ただ、発症する年齢に、男女で差があります。
女性は、思春期、妊娠、出産、更年期のように女性ホルモンが変化する時期にOCDを発症・悪化する人がいます。また、月経の前後に、強迫症状が高じたり、思春期、更年期という女性ホルモンが変化する時期に、強迫症に変化が現れる人もいます。
[3]有病率と時代・地域による違い
強迫症を生涯で経験する人の割合は1-3%と報告されています。[1]
どの時代や、どこの国・地域でも経験する人がいます。ただし、時代や地域によって、症状の現れ方が異なります。
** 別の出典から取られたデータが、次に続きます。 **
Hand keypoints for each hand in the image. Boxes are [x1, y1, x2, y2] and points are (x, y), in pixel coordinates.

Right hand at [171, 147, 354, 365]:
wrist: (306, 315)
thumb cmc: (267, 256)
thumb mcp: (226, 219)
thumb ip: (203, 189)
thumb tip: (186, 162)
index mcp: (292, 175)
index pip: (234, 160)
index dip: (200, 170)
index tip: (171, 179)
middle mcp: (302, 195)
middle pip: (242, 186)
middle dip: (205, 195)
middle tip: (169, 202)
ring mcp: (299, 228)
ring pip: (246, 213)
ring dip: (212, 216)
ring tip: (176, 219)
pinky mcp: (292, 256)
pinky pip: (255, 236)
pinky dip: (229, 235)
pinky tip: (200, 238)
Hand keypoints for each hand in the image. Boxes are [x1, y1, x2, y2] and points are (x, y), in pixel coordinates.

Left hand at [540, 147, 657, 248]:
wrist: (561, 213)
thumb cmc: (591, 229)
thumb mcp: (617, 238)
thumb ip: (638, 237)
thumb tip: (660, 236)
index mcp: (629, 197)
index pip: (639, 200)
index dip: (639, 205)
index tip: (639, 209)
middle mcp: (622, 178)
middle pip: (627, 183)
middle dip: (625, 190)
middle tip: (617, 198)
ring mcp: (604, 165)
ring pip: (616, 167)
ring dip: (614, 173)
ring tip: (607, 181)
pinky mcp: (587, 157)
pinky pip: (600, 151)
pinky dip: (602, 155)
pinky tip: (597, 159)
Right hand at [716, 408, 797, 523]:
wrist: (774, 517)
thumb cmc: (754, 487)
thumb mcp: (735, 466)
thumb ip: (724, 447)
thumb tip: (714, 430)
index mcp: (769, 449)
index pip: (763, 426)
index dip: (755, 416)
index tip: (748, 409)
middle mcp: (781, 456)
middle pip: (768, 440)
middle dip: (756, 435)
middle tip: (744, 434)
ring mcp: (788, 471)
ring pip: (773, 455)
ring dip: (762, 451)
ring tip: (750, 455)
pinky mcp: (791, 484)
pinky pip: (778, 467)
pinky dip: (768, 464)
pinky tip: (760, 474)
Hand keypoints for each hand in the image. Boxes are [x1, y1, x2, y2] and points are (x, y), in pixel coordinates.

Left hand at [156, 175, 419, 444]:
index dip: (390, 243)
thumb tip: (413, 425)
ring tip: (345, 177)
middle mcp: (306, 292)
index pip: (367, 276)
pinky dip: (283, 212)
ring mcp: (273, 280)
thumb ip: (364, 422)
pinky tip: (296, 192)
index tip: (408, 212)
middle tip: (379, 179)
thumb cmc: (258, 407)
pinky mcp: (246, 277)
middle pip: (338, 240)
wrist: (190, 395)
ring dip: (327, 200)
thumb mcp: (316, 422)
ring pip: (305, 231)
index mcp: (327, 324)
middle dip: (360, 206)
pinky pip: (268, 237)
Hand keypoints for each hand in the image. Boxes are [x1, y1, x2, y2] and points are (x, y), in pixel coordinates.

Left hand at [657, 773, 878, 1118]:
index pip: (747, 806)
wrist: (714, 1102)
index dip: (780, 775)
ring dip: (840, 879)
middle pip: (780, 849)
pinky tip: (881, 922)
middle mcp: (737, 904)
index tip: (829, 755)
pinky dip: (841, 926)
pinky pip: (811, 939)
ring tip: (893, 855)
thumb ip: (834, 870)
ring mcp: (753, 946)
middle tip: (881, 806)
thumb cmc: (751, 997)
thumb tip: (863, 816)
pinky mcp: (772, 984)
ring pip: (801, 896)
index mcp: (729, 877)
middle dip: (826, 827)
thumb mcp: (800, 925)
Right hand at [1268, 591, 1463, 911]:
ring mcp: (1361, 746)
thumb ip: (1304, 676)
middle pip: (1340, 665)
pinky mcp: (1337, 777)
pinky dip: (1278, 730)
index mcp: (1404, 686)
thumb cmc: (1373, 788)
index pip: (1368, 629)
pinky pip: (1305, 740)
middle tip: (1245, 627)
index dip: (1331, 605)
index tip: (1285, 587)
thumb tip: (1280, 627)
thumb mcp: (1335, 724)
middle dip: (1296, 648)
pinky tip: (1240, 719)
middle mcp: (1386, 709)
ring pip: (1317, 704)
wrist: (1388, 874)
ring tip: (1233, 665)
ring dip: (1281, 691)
現代の日本では、洗剤や抗菌グッツなどの商品があふれていて、臭いや除菌への心配をあおる宣伝も多いです。そして、家屋の気密性が増し、土などの自然に触れる機会が減りました。それと共に、社会全体での清潔に対する考えも、昔(例えば、明治時代以前・・)とは変わってきています。また、近頃では、個人情報の流出や、ネットでの操作ミスを過剰に恐れる強迫観念をもつ人もいます。
[4]脳の障害?
脳の機能の異常としては、主に次の2つの仮説が考えられています。
4-1.セロトニン仮説
脳内の神経伝達物質のセロトニンに作用する薬がある程度効果があることから、セロトニンが関係していると言う説があります。しかし、それだけで説明できるものではなく、セロトニンが一次的な病因ではないらしいという報告もあります([3]p11)。
4-2.ネットワーク仮説
脳内のいくつかの部位の活動が高まることから、それらを結ぶネットワークの機能障害が考えられています。(参照:4-1.OCDと脳、[2])
また、脳画像(MRI、PETなど)を使った研究も多く、脳内のそれらの部位で、活動の高まりが見られると報告されています。
そして、行動療法などの治療によって症状が改善されると、その高まりの部分も改善されるという報告があります。